Right now, Shepparton is an extreme exemplar of the frustration many south-eastern states’ towns and cities, businesses, arts and tourism sectors are suffering through the persistence of the Delta strain blues.
Just as the north-central Victorian township was about to show off impressive new stuff, reopening one flash museum and rushing to stage a second, it got locked down … again.
While other regions are operating at close to the new normal, another wave of high case numbers meant Greater Shepparton was suddenly shuttered last Friday, not three weeks after an almost month-long confinement.
The much-expanded citadel to all things on road wheels, the Museum of Vehicle Evolution, had reopened for less than four days following a $5.2 million renovation before it had to shut its doors again.
The even more impressive new Shepparton Art Museum by the shores of Victoria Lake was initially supposed to launch late last year. In October this year, staff were pushing to get the best of its collection hung for a widely publicised November 20 launch.
Rebecca Coates, CEO of the powerfully quadrangular $50 million art gallery, is still saying “we’re confident we can work to that date”.
In contemporary cultural realms, it pays to have a name that translates into an easy-to-recall acronym. And when the gallery does get back to the process at hand – re-presenting itself as a must-do cultural destination – “Shepp” will become famous as the home of MOVE and SAM.
If another local outfit finally gets the chance to present live to the council to have its ambitious plan to rebuild the 1883 Post Office as a local history centre approved, Geoff Allemand reckons that being able to display more from the Shepparton Heritage Centre Museum’s vast holdings “will increase patronage by 80 per cent”.
So, why is this apparent cultural renaissance happening in a flat-land township hitherto known as a food bowl service centre or a petrol station stopover on a secondary highway? Maybe it’s due to a quality both Rebecca Coates and the Heritage Centre’s Geoff Allemand claim has always been intrinsic to the place. Allemand knows Shepparton “as a town of people with vision”.
Ms Coates explains that the catalyst for the new art gallery commenced when the town was offered “a major indigenous art collection; the Carrillo and Ziyin Gantner Collection that includes the Lin Onus Collection”. The late Onus, a local Yorta Yorta man, is a major Australian artist in any genre.
Shepparton responded to the offer by calling for entries to a design competition for a replacement gallery to Shepparton’s existing facility that, she says, was then housed in “a non-purpose-built council space bursting at the seams”.
In 2017, the estimable Denton Corker Marshall (DCM) was announced the winner. In a rapid construction timeline, the architects realised a landmark the architects aptly termed “a strikingly bold symbol, a sculpture in the landscape”.
While, to give the town “hope”, SAM’s ground floor gallery shops were opened at Easter 2021, the upper floor terraces, events spaces and galleries created to display the 4000 piece collection strengths of south-eastern Indigenous arts and ceramics have remained closed as one lockdown has flowed into another.

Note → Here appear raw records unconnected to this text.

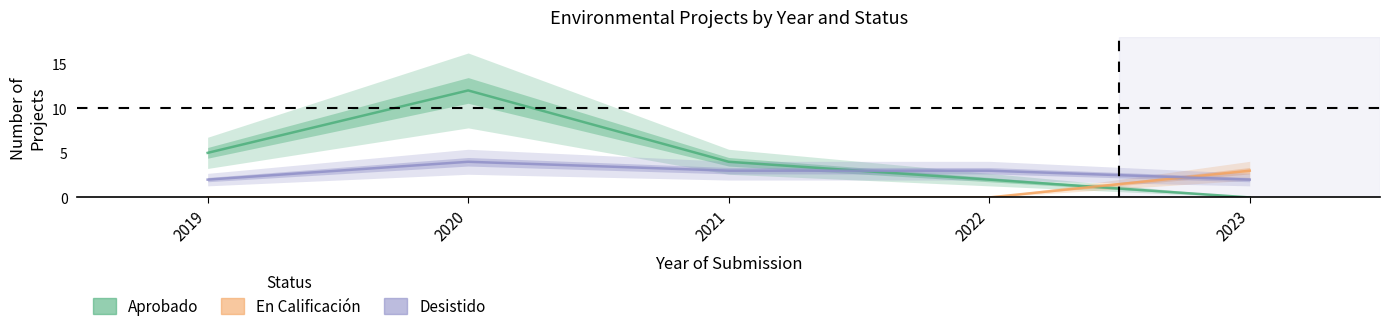

List the series in order of their peak value, highest first.

Aprobado, Desistido, En Calificacion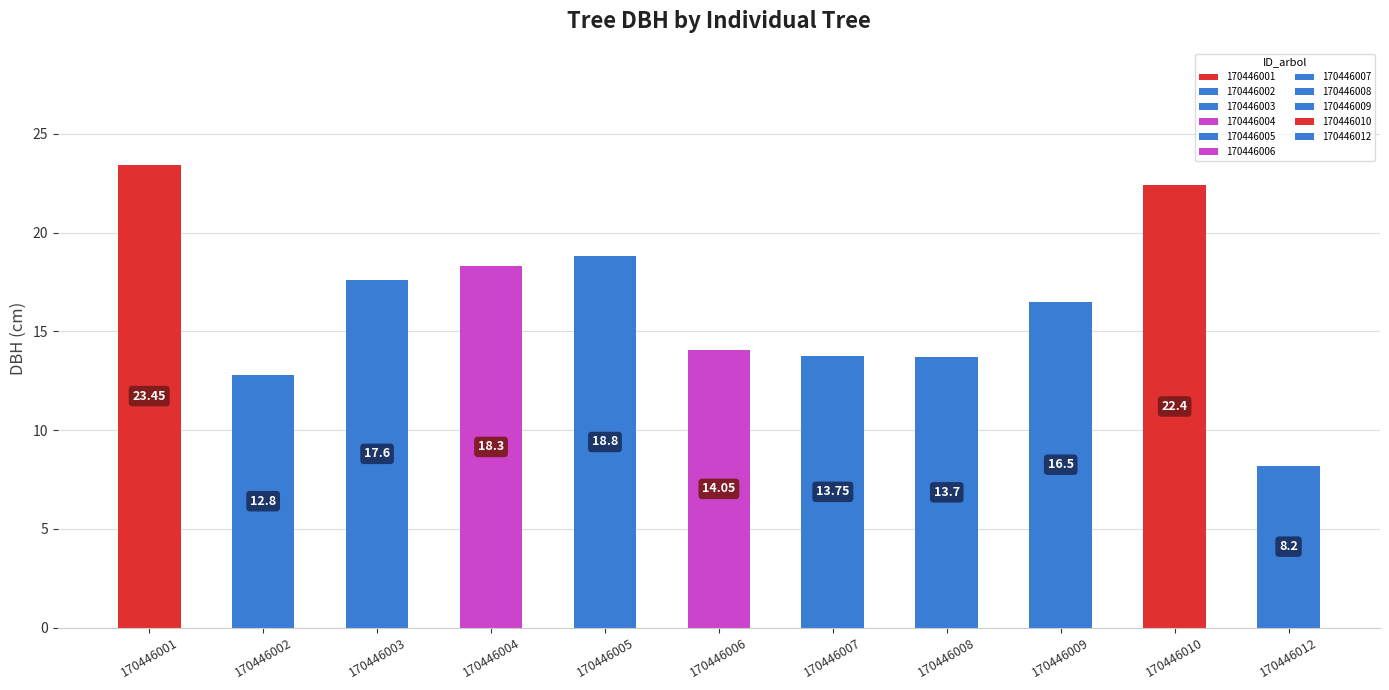

Rank the categories by value from highest to lowest.

170446001, 170446010, 170446005, 170446004, 170446003, 170446009, 170446006, 170446007, 170446008, 170446002, 170446012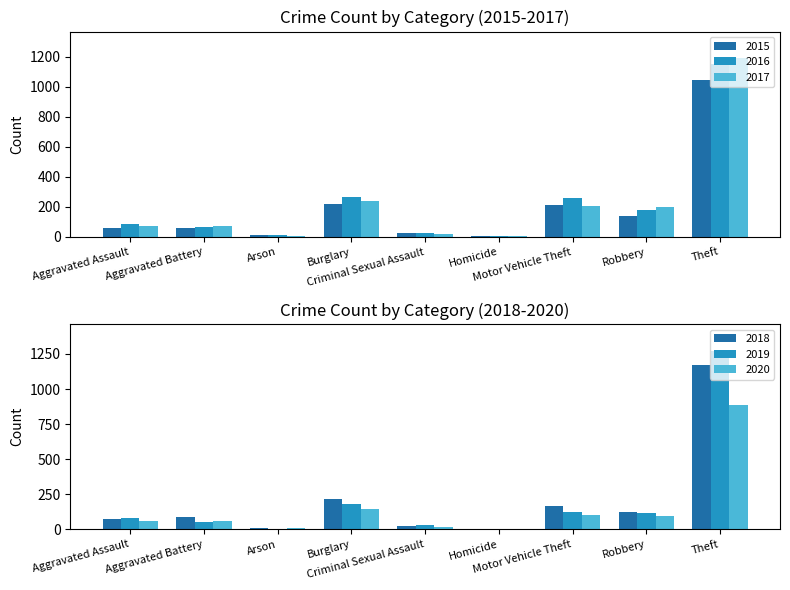

Between Homicide and Robbery, which series saw the biggest shift?

2017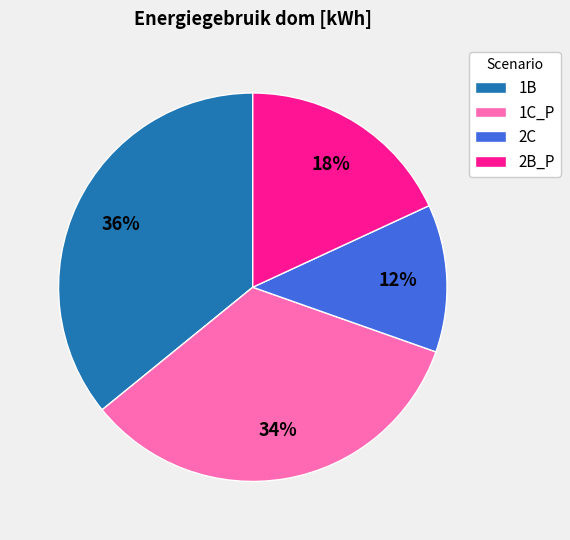

Does 2B_P represent more than half of the total?

No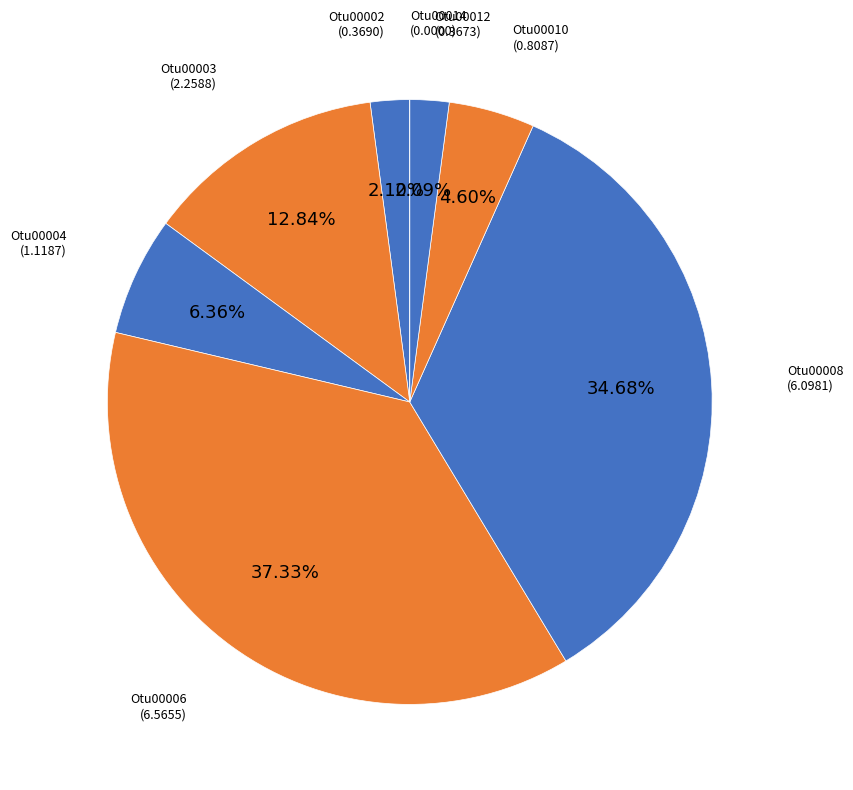

Combined, do Otu00010 and Otu00002 account for over 50%?

No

Given that on September 27, the shiny 10,000 square metre showcase of MOVE had barely cracked open its doors, its situation is possibly more exasperating.
But when it does recommence operating at Kialla, just south of Shepp, visitors will see an extraordinary exhibition of 50 big trucks, many cars – some from the Holden Heritage Collection – motorcycles, including the Garth Wallace collection of Harley Davidsons, bicycles (some dating from the 1860s), vintage clothing, and a collation from the local hero manufacturer who made Furphy’s famous farm water carts.

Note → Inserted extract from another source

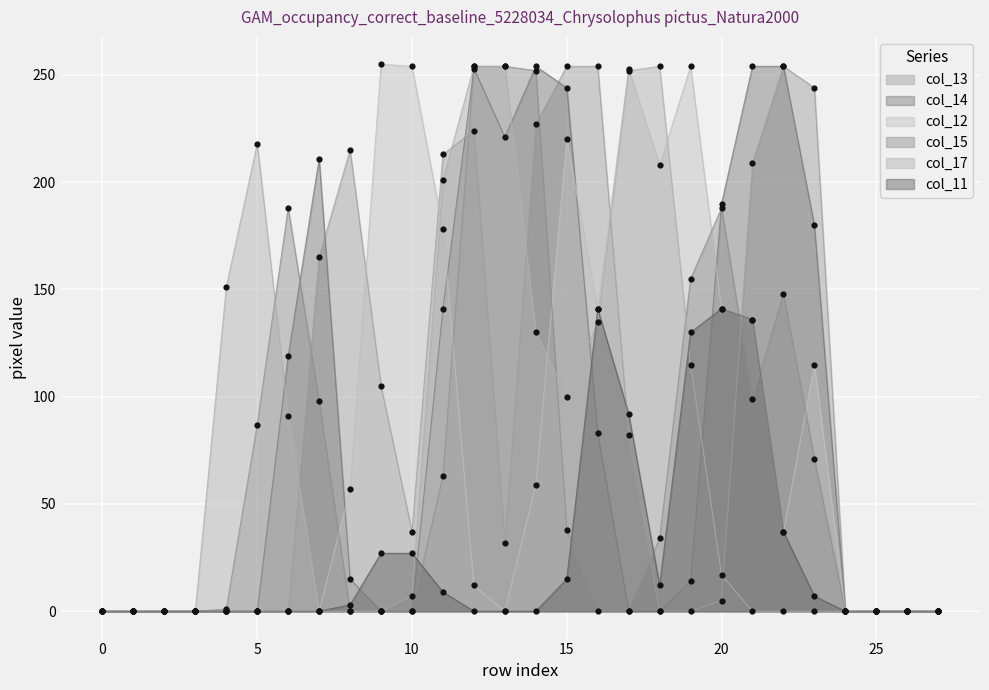

At which category is the sum across all series the highest?

12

Furphy’s carts are prominently branded with “Shepparton”, and according to Mr Allemand, Furphy deserves the credit for kick-starting Shepp’s can-do culture by basing himself there in the 1870s.
“It all started with Furphy,” he says. “Shepparton didn’t have gold. Shepparton had many people of initiative and vision”.
Allemand’s vision is that with council, state and federal funding, the Heritage Centre can begin rebuilding the demolished Post Office in 2023 to become part of the new cultural triumvirate.
Meanwhile, those that are ready to operate must wait for clearance and the chance, as Rebecca Coates sees it, to change the perception of a town “that has been seen through the lens of disadvantage.
“But it’s actually a town of entrepreneurship, vision, and it is building a future.
“These new buildings are tangible examples that we are changing the agenda. And that there is now a very different way of seeing a different Shepparton”.